Meditation ist etwas, von dem wir oft hören, doch noch immer halten viele Menschen die Meditation für eine rein religiöse Praxis. Dem ist jedoch nicht so. Sie entfaltet messbare Wirkungen – auf Gesundheit, Gehirn und Gedanken...

 

370 Schulen in ganz England haben damit begonnen, Kindern die gleichen Techniken beizubringen wie die Robert W. Coleman Elementary School. Die Schüler lernen über das Bewusstsein, Achtsamkeit und wie sie ihr tägliches Leben verbessern können mit Hilfe der Meditation. Derzeit wird das Programm im Rahmen einer Studie zur psychischen Gesundheit durchgeführt, die die britische Regierung bis im Jahr 2021 plant.

 

Berichten von NHS zufolge leidet jedes achte britische Kind an psychischen Störungen und immer mehr Kinder zeigen Anzeichen von Angstzuständen und Depressionen. Das ist auch bei uns nicht anders. Kinder drücken ihre Gefühle oft aus, indem sie treten und schreien. Sie haben ihre Gefühle nicht unter Kontrolle und verstehen daher oft selbst nicht, was sie durchmachen. Durch das Schreien und treten versuchen sie, ihre Gefühle loszulassen. Meditation kann ihnen dabei helfen, sich zu entspannen um negative Gedankenmuster loszulassen und sich auszudrücken. Das wiederum wirkt sich auf ihre Gesundheit, ihre Gedanken und ihr Gehirn aus.

 

An den meisten Schulen werden Kinder bestraft, wenn sie etwas ‘falsch’ machen oder nicht artig sind.
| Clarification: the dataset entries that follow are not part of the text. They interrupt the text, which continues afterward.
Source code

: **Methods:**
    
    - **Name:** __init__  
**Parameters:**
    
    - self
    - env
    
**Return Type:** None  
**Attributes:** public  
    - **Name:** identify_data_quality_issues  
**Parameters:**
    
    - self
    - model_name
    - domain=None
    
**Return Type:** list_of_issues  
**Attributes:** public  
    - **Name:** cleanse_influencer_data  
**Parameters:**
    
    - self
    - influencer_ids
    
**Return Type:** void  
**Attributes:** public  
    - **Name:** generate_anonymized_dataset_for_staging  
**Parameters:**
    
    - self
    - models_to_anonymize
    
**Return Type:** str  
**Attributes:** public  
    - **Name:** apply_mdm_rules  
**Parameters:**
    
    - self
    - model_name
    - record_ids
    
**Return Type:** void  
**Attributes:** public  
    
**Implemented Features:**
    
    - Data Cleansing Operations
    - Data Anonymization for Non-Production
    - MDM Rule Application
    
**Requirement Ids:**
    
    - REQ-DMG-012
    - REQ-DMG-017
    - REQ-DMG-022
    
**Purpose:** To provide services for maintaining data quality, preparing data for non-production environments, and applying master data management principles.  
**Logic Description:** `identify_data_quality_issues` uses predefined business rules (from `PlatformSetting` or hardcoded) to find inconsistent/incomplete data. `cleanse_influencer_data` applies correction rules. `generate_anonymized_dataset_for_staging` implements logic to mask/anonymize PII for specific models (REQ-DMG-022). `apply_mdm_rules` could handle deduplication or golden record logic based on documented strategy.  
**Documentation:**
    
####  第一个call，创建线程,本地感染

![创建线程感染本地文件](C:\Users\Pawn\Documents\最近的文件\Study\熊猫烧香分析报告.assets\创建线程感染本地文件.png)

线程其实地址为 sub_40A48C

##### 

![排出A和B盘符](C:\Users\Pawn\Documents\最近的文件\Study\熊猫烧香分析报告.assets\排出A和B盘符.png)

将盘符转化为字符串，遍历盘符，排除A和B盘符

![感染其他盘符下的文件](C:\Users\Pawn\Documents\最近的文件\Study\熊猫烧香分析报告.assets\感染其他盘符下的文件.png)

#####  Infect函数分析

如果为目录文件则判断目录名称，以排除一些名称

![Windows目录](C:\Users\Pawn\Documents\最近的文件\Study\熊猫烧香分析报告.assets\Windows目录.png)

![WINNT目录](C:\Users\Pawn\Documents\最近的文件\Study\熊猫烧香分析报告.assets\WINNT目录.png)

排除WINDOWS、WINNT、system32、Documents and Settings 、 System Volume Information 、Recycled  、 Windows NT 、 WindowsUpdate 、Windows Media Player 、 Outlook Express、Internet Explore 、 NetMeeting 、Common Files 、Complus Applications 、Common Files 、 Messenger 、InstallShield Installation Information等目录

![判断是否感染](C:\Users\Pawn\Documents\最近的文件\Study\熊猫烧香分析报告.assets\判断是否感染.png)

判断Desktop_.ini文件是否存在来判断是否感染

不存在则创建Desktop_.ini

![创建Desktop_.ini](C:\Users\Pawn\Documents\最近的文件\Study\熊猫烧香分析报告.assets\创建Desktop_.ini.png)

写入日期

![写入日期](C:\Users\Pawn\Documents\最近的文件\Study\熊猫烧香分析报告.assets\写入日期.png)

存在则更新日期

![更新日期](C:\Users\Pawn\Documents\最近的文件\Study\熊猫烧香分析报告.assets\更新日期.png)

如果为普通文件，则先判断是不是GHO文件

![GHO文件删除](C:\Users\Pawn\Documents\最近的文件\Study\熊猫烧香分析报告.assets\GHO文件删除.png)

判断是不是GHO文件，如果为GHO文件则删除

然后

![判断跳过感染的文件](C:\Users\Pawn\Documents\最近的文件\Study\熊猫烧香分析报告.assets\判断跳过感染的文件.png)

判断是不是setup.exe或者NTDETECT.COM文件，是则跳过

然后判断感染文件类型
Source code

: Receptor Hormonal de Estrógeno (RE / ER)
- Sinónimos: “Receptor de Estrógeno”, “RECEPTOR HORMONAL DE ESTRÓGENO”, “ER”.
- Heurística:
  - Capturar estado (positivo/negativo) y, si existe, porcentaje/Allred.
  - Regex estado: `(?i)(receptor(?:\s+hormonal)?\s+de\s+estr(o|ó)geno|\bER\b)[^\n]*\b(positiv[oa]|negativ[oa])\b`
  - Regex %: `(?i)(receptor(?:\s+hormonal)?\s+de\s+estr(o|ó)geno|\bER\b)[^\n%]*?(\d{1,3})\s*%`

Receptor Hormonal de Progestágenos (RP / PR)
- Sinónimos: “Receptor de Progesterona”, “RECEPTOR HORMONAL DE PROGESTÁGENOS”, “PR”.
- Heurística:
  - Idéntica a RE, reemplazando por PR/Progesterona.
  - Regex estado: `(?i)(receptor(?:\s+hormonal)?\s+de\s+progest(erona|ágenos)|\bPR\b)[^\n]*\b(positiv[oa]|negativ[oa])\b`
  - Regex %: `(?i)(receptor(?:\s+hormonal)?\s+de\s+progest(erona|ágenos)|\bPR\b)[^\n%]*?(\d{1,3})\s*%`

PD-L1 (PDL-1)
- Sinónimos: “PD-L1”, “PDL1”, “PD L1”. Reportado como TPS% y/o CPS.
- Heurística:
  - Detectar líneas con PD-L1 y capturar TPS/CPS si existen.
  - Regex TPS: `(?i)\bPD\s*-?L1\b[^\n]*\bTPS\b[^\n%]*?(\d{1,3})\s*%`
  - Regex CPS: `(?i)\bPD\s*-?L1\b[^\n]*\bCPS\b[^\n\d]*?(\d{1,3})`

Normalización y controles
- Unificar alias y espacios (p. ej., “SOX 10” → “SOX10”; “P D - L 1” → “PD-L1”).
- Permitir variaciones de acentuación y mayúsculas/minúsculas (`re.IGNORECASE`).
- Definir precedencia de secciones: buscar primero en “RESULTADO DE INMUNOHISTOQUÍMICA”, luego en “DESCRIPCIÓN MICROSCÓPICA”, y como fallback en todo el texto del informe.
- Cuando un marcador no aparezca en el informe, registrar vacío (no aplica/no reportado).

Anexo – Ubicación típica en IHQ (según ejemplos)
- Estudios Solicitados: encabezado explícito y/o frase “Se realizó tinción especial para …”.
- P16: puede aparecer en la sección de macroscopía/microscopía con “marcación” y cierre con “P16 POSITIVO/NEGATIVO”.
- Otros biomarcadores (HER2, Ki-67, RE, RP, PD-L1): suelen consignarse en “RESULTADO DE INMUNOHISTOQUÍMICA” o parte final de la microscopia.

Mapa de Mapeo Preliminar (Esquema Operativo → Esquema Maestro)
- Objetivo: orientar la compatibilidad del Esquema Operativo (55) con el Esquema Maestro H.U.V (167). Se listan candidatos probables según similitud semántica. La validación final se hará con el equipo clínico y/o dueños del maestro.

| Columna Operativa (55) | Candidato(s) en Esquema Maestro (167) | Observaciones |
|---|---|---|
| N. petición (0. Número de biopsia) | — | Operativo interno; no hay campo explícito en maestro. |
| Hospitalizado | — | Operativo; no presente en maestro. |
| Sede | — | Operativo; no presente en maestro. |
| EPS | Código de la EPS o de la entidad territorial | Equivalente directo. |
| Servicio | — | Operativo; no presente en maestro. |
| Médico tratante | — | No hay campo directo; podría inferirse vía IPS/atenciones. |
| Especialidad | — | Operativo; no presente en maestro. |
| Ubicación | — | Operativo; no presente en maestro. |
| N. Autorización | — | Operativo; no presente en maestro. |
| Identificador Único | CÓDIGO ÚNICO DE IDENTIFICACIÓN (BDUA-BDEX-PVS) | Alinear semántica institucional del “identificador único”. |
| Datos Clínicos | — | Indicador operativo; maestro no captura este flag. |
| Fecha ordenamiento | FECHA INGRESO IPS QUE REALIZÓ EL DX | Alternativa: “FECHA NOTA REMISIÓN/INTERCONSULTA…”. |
Die Robert W. Coleman-Grundschule in Baltimore setzt in dieser Hinsicht ganz anders an bei den Kindern. Anstatt sie zu bestrafen versuchen sie es mit Meditation, die weltweit immer mehr Aufmerksamkeit bekommt. In englischen Schulen begann man deshalb jetzt mit diesem Experiment. Bereits im Februar 2016 stellten sie zum ersten Mal den Mindful Meditation Room vor. Bestrafung, Angst und Stress wird dabei ersetzt durch Meditation und Ruhe. Durch die Beruhigung des Geistes wird den Kindern bei vorliegenden Problemen wirkungsvoll geholfen. Die Methode wurde der Schule von The Holistic Life Foundation vorgestellt und hat sich als äusserst effektiv erwiesen.

 

Die Schüler berichteten, dass sie positive Veränderungen erleben, seitdem das Experiment begonnen wurde. Sie sagen, dass es ihnen leichter fällt, gelassen an Prüfungen ran zu gehen und sie sich weniger gestresst und unter Druck fühlen.

 

Die verwirrten Hormone im Teenageralter sind an gewöhnlichen Tagen immer am Rande der Explosion. Das Lernen dieser Atemtechniken hilft ihnen, ihre Wutprobleme zu lösen.

 

Wir müssen unseren Kindern ermöglichen, stabile Erwachsene in unserer Gesellschaft zu werden.

 

Ich denke, dass das Unterrichten von Achtsamkeit und Meditation an Schulen von grosser Bedeutung ist und hoffe, dass mehr Bildungseinrichtungen diese Methode versuchen werden.